Urban Field Notes: Five Parking Garages — an Urbanist's Reluctant CrushMay 2, 2011
Urban designers, as a rule, are not big fans of the automobile. I think it’s fair to say that rage at the depredations of cars and their accessories ranks up there with love for volumetric enclosure and street trees among the discipline’s articles of faith. But of course, violating articles of faith is one of life’s great pleasures. To that end, here
are some of my favorite parking garages. In the 1950s, accommodating cars in the
city was considered a pressing challenge — a means of saving the city from suburbanization. That idea — analogous in its way to the pressing challenge of reclaiming the city from cars today — drew some of the best and brightest designers and engineers, who built garages that were optimistic, ambitious and formally bold, if not exactly friendly. Modernist garages have no interest in hiding away or apologizing: they are sculptural monuments to the future.

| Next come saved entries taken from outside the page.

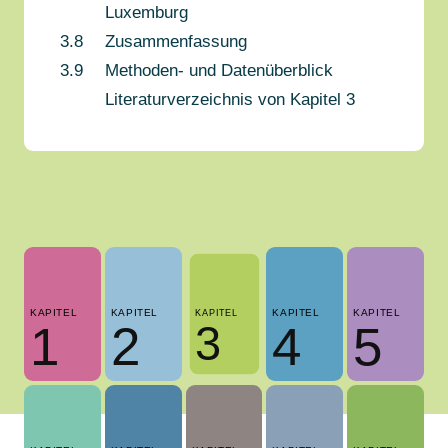
Luxemburg
3.8
Zusammenfassung
3.9
Methoden- und Datenüberblick
Literaturverzeichnis von Kapitel 3
KAPITEL
KAPITEL
KAPITEL
KAPITEL
KAPITEL
3
1
2
4
5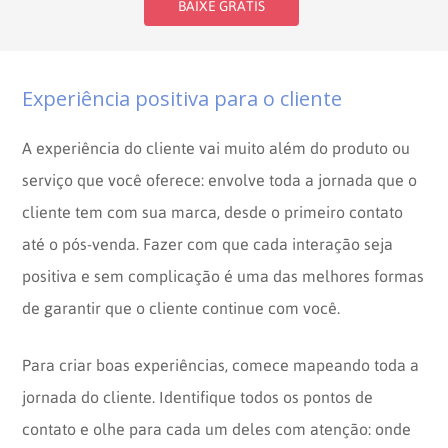
BAIXE GRÁTIS
Experiência positiva para o cliente
A experiência do cliente vai muito além do produto ou
serviço que você oferece: envolve toda a jornada que o
cliente tem com sua marca, desde o primeiro contato
até o pós-venda. Fazer com que cada interação seja
positiva e sem complicação é uma das melhores formas
de garantir que o cliente continue com você.
Para criar boas experiências, comece mapeando toda a
jornada do cliente. Identifique todos os pontos de
contato e olhe para cada um deles com atenção: onde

Later garages were guilty affairs, as urban designers wisely encouraged them to “blend in” or “minimize their impacts” on surrounding urban fabrics. Garages became a necessary evil, far superior to surface parking in terms of both urban form and efficiency, and pricing could be managed to serve planning goals: Shopping? Okay, three hours is a bargain. Commuting? This may sting a little.
More recently, the pendulum has swung back toward more formal ambition, but (one
hopes) with the lessons of context and human scale still internalized. If we’re going to build housing for cars, let’s first do no harm. Then, strive to make things of beauty.
City Center Garage at O’Farrell and Mason. A MACHINE FOR PARKING IN,
designed by George Applegarth in 1954, set the standard for urban parking and was widely praised.
Polk and Bush. This 1990s wallflower by Gordon Chong is among the best of the unobtrusive school, though design snobs will scoff at its mimicry of surrounding
buildings. It is solidly built and gets the urbanism right: Polk Street retail is carried
right through the ground floor with an assist from the topography. Vehicle access is discreetly tucked away.
Mission Bay Block 27. One of the most exciting façades on any local building in
recent decades belongs to this 2009 garage by WRNS Architects. A return to the sculptural ambitions of the 20th century, with a modicum of sensitivity to the area’s emerging fabric. Not everything works, but the signature move is stunning.
Oakland’s Alcopark (Alameda County Parking Garage). This garage is nine circular levels of midcentury bombast (also probably by Applegarth) near the county
courthouse, crowned (of course) by a heliport!
Fourth and San Fernando streets in downtown San Jose. This early 21st century garage really nails the urbanism, but in a slightly less hokey architectural idiom. Generous ground-floor retail and well-placed pedestrian access through glass elevators and sculptural stairs reflect a lot of attention to urban design.